As many Antech clients care for patients that require anticonvulsant therapy, the following summary addresses use of phenobarbital (Phb) and/or bromide (Br), and the laboratory monitoring of therapeutic drug levels.

Phb is the most commonly used anticonvulsant for controlling seizures in dogs, although side-effects may occur especially with long term use.

It is well known that Phb induces increased liver enzymes (SAP, ALT) in most dogs, but rarely does so in cats. Phb can also reduce serum albumin and cholesterol with chronic use, but overt hepatic failure (jaundice, cirrhosis, encephalopathy) is uncommon. The mechanism of hepatic failure is unclear, but is likely a dose- and duration-dependent toxicity. Reducing the dose of Phb will reduce abnormal liver enzyme and/or bile acid levels in most dogs. Bromide treatment may be required in those cases to maintain seizure control.

Phb treatment can alter thyroid and low-dose dexamethasone suppression (LDDS) tests. Phb is associated with decreased total serum T4 and Free T4, but normal T3 and normal or increased TSH concentrations. This may be due to such factors as the increased clearance of T4, increased biliary excretion of T4 as bile flow increases, and increased peripheral deiodination of T4 to T3. Thus, while Phb treatment may mimic hypo-thyroidism biochemically, the patient should not appear clinically hypothyroid, unless there is concomitant hypothyroidism.

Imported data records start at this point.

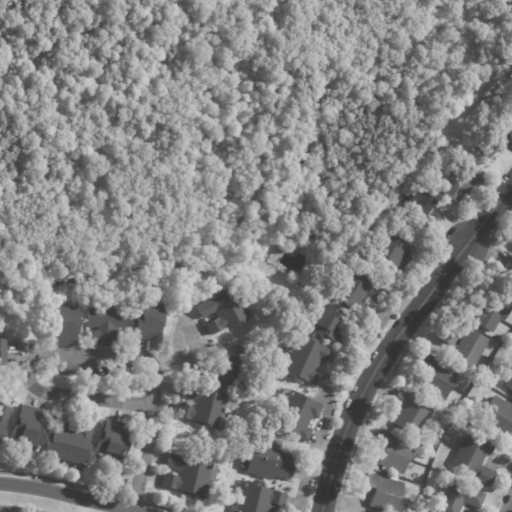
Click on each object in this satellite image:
building: (511, 61)
building: (509, 78)
building: (509, 114)
building: (509, 114)
building: (491, 144)
building: (492, 144)
building: (459, 182)
building: (459, 182)
building: (420, 202)
building: (418, 206)
building: (511, 242)
building: (511, 243)
building: (391, 252)
building: (395, 252)
building: (508, 264)
building: (505, 271)
building: (352, 291)
building: (356, 291)
building: (222, 310)
building: (488, 311)
building: (228, 312)
building: (489, 313)
building: (104, 323)
building: (149, 323)
building: (155, 324)
building: (329, 324)
building: (71, 325)
building: (111, 325)
building: (333, 325)
building: (64, 326)
building: (446, 335)
road: (396, 336)
building: (511, 336)
building: (468, 347)
building: (468, 348)
building: (3, 350)
building: (500, 351)
building: (3, 352)
building: (304, 359)
road: (150, 361)
building: (308, 361)
building: (224, 366)
building: (233, 369)
building: (436, 377)
building: (508, 380)
building: (508, 382)
road: (326, 383)
building: (199, 405)
building: (205, 407)
building: (409, 413)
building: (409, 413)
building: (296, 416)
building: (299, 417)
building: (498, 417)
building: (498, 417)
building: (2, 420)
building: (27, 426)
building: (5, 427)
building: (32, 428)
road: (360, 433)
building: (111, 442)
building: (116, 443)
building: (67, 444)
building: (72, 444)
road: (326, 447)
building: (390, 451)
building: (393, 452)
road: (143, 458)
building: (471, 459)
building: (472, 459)
building: (269, 460)
building: (271, 461)
building: (185, 475)
building: (190, 478)
road: (62, 482)
building: (382, 491)
building: (382, 492)
road: (65, 494)
building: (457, 497)
building: (457, 497)
building: (256, 499)
building: (260, 499)
road: (133, 500)
road: (509, 506)
road: (160, 507)
road: (129, 511)
road: (131, 511)
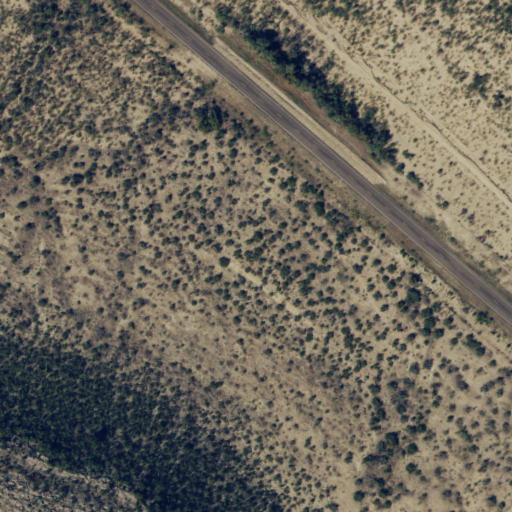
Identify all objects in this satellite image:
road: (329, 157)
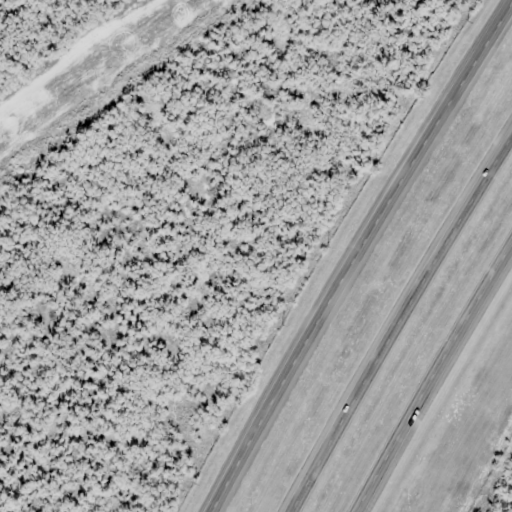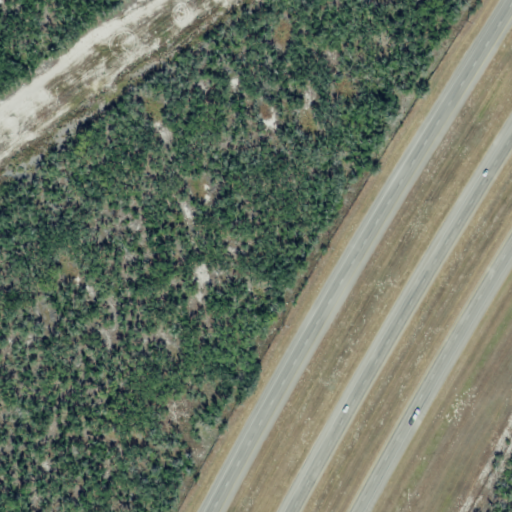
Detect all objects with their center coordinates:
road: (357, 256)
road: (399, 323)
road: (434, 382)
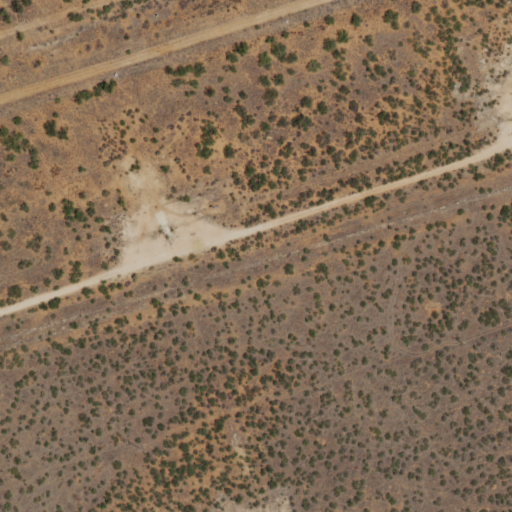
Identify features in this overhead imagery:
road: (256, 232)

Phb also enhances the clearance of dexame-thasone, which may lead to a false positive (escape from suppression) on LDDS testing. However, Phb does not affect the cortisol response to ACTH stimulation or endogenous ACTH concentrations. Therefore, when testing for Cushing’s disease in dogs, receiving Phb, the ACTH stimulation rather than LDDS test should be used. Dogs receiving mitotane (Lysodren®) as well as Phb may require higher loading and maintenance doses of mitotane as Phb increases its elimination.

In rare instances, blood dyscrasias can result from Phb use (eg. thrombocytopenia, neutropenia, anemia). The underlying mechanism is unknown although it could involve deranged folate metabolism (seen with Phb treatment in humans), drug-induced immune-mediated disease, or direct marrow toxicity.

Phb should be given BID (q. 12 hours) in most dogs, and is given or needed TID (q. 8 hours) much less commonly. The elimination half-life is much greater than 12 hours in most dogs, and so levels are well sustained throughout a 12 hour period.

It is commonly recommended to measure serum Phb concentrations at specific times, either just prior to the next dose (trough) or at 4 to 8 hours after dosing (peak). However, recent data indicate that once steady state concentrations have been reached (2 to 3 weeks after beginning treatment or after a dosage alteration), peak and trough Phb concentrations are not significantly different. Thus, in most dogs, only a single sample is required for Phb therapeutic drug monitoring and the timing of sample collection in relationship to dosing has little effect on clinical decisions.

Serum separator gel tubes (SST) should not be used for Phb measurements or for any therapeutic drug monitoring, as the drug absorbs to the gel giving falsely low serum drug concentrations.

The therapeutic range for serum Phb concentrations is 15-45 ug/mL. A recent rise in Phb level without an increase in dose may signal the onset of liver failure, and should be followed up with bile acids testing.

For dogs receiving KBr and Phb, less Phb may be required to control seizures and 20% or more of dogs started on KBr can be taken off Phb altogether.